(Records contained in a dataset)
........

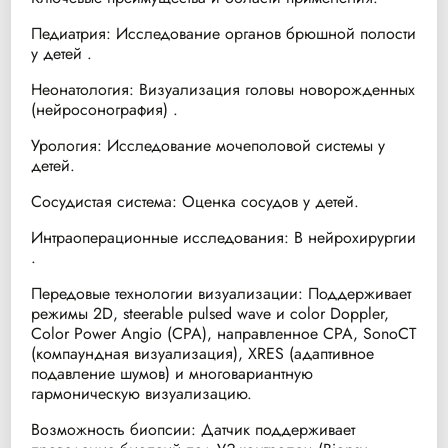
Педиатрия: Исследование органов брюшной полости
у детей .
Неонатология: Визуализация головы новорожденных
(нейросонография) .
Урология: Исследование мочеполовой системы у
детей.
Сосудистая система: Оценка сосудов у детей.
Интраоперационные исследования: В нейрохирургии
.
Передовые технологии визуализации: Поддерживает
режимы 2D, steerable pulsed wave и color Doppler,
Color Power Angio (CPA), направленное CPA, SonoCT
(компаундная визуализация), XRES (адаптивное
подавление шумов) и многовариантную
гармоническую визуализацию.
Возможность биопсии: Датчик поддерживает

........

## [WHAT TO PRODUCE]
The required output is the line holding "(компаундная визуализация), XRES (адаптивное" plus every line after it in the data, reproduced exactly.

## [TASK SOLUTION]
(компаундная визуализация), XRES (адаптивное
подавление шумов) и многовариантную
гармоническую визуализацию.
Возможность биопсии: Датчик поддерживает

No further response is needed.